BEGIN THE RECORDS

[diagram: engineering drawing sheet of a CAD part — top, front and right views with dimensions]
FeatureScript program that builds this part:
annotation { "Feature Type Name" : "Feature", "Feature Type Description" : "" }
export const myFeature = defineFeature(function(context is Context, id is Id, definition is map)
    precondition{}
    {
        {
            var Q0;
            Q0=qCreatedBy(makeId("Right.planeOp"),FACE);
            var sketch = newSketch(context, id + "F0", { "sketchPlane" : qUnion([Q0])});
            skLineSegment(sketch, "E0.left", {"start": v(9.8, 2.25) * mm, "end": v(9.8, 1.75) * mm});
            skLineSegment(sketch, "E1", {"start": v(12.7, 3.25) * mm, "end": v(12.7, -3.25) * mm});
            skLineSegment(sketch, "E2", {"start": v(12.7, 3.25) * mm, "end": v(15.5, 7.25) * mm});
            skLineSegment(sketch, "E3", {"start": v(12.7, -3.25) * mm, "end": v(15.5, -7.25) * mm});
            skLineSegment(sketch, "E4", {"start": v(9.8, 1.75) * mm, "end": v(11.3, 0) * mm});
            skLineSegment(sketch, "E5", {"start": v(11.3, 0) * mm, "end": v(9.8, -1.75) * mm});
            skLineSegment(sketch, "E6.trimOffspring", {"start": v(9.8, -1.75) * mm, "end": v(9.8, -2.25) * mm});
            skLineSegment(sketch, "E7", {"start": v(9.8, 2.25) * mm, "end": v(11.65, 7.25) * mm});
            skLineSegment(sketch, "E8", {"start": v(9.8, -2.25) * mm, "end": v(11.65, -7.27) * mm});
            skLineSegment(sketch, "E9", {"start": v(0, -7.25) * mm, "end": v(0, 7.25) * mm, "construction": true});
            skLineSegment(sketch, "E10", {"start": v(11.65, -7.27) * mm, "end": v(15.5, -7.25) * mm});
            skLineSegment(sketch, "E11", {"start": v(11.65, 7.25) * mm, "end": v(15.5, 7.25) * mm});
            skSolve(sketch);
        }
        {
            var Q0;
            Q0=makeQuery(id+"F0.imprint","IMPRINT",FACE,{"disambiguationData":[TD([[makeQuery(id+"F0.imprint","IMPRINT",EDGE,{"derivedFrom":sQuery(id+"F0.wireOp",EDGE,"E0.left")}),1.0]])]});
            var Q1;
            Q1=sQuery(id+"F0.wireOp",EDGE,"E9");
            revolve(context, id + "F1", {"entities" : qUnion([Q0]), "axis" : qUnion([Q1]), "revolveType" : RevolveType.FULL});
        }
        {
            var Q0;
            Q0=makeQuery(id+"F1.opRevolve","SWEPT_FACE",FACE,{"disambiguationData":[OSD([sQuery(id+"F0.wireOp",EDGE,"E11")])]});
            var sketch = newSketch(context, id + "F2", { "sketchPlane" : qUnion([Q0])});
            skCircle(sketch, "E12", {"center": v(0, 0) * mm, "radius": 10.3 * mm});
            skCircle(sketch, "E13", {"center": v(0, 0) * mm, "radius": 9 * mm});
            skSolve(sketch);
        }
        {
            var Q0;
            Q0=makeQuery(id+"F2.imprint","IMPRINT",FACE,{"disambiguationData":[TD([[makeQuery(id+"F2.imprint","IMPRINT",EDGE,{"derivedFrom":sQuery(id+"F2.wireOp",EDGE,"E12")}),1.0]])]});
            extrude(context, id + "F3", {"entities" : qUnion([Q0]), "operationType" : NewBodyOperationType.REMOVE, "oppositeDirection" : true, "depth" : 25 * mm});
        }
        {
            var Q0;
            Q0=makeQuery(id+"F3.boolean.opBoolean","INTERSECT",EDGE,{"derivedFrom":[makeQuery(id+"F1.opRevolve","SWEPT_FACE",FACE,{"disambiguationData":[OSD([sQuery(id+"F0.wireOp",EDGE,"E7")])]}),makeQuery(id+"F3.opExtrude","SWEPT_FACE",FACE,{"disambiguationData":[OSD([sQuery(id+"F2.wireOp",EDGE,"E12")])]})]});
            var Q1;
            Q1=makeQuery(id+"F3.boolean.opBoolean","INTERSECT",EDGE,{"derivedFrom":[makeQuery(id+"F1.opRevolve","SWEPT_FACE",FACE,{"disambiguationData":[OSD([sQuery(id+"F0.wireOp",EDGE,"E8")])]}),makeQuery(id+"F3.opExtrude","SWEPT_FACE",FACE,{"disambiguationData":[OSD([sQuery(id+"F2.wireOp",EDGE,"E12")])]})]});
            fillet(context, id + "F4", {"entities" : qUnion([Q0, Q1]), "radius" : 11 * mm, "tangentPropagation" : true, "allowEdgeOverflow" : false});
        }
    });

END THE RECORDS

WORK TO COMPLETE:
Count the lines in the records that contain the string "imprint", matching case exactly, and reply with only that number.

ANSWER:
2